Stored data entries
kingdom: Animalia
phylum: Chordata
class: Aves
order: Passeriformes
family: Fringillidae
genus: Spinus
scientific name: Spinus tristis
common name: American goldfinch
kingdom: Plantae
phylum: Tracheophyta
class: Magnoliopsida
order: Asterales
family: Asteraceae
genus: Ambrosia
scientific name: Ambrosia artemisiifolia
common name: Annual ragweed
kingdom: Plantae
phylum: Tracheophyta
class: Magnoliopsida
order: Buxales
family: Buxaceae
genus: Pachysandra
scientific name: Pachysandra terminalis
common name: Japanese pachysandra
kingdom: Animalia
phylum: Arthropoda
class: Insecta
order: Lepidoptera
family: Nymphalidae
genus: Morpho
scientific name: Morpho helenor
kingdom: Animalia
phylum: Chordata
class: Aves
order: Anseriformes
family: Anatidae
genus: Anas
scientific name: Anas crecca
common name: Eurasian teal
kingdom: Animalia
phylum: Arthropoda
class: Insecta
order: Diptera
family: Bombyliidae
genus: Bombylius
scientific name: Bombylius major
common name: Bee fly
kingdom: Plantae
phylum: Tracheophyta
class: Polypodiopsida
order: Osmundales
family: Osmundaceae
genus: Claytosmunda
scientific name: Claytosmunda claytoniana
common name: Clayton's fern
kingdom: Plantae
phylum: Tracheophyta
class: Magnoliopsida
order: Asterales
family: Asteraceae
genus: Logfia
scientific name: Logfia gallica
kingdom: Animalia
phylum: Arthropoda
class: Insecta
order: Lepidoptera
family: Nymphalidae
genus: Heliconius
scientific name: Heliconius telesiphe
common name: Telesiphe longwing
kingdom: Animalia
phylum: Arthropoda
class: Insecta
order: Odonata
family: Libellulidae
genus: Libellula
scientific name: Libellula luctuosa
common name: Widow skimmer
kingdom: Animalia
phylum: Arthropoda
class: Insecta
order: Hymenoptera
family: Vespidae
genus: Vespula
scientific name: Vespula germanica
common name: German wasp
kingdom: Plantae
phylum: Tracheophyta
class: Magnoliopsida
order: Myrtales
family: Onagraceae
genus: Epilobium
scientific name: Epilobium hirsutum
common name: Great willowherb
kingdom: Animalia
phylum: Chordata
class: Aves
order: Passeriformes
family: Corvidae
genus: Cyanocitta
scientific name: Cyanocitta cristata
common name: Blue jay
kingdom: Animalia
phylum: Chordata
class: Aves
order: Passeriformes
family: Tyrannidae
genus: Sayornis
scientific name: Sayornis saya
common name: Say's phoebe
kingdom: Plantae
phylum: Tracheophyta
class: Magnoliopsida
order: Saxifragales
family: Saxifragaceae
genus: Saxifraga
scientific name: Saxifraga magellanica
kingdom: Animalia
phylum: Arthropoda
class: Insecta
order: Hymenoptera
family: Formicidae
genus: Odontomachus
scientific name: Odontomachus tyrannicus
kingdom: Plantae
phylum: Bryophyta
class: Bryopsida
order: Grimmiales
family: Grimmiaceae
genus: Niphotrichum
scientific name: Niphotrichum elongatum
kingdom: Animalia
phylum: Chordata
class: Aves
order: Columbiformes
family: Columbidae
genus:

Exercise prompt:
Copy every line of the items above without changing any word, spelling, or capitalization.

Response:
kingdom: Animalia
phylum: Chordata
class: Aves
order: Passeriformes
family: Fringillidae
genus: Spinus
scientific name: Spinus tristis
common name: American goldfinch
kingdom: Plantae
phylum: Tracheophyta
class: Magnoliopsida
order: Asterales
family: Asteraceae
genus: Ambrosia
scientific name: Ambrosia artemisiifolia
common name: Annual ragweed
kingdom: Plantae
phylum: Tracheophyta
class: Magnoliopsida
order: Buxales
family: Buxaceae
genus: Pachysandra
scientific name: Pachysandra terminalis
common name: Japanese pachysandra
kingdom: Animalia
phylum: Arthropoda
class: Insecta
order: Lepidoptera
family: Nymphalidae
genus: Morpho
scientific name: Morpho helenor
kingdom: Animalia
phylum: Chordata
class: Aves
order: Anseriformes
family: Anatidae
genus: Anas
scientific name: Anas crecca
common name: Eurasian teal
kingdom: Animalia
phylum: Arthropoda
class: Insecta
order: Diptera
family: Bombyliidae
genus: Bombylius
scientific name: Bombylius major
common name: Bee fly
kingdom: Plantae
phylum: Tracheophyta
class: Polypodiopsida
order: Osmundales
family: Osmundaceae
genus: Claytosmunda
scientific name: Claytosmunda claytoniana
common name: Clayton's fern
kingdom: Plantae
phylum: Tracheophyta
class: Magnoliopsida
order: Asterales
family: Asteraceae
genus: Logfia
scientific name: Logfia gallica
kingdom: Animalia
phylum: Arthropoda
class: Insecta
order: Lepidoptera
family: Nymphalidae
genus: Heliconius
scientific name: Heliconius telesiphe
common name: Telesiphe longwing
kingdom: Animalia
phylum: Arthropoda
class: Insecta
order: Odonata
family: Libellulidae
genus: Libellula
scientific name: Libellula luctuosa
common name: Widow skimmer
kingdom: Animalia
phylum: Arthropoda
class: Insecta
order: Hymenoptera
family: Vespidae
genus: Vespula
scientific name: Vespula germanica
common name: German wasp
kingdom: Plantae
phylum: Tracheophyta
class: Magnoliopsida
order: Myrtales
family: Onagraceae
genus: Epilobium
scientific name: Epilobium hirsutum
common name: Great willowherb
kingdom: Animalia
phylum: Chordata
class: Aves
order: Passeriformes
family: Corvidae
genus: Cyanocitta
scientific name: Cyanocitta cristata
common name: Blue jay
kingdom: Animalia
phylum: Chordata
class: Aves
order: Passeriformes
family: Tyrannidae
genus: Sayornis
scientific name: Sayornis saya
common name: Say's phoebe
kingdom: Plantae
phylum: Tracheophyta
class: Magnoliopsida
order: Saxifragales
family: Saxifragaceae
genus: Saxifraga
scientific name: Saxifraga magellanica
kingdom: Animalia
phylum: Arthropoda
class: Insecta
order: Hymenoptera
family: Formicidae
genus: Odontomachus
scientific name: Odontomachus tyrannicus
kingdom: Plantae
phylum: Bryophyta
class: Bryopsida
order: Grimmiales
family: Grimmiaceae
genus: Niphotrichum
scientific name: Niphotrichum elongatum
kingdom: Animalia
phylum: Chordata
class: Aves
order: Columbiformes
family: Columbidae
genus:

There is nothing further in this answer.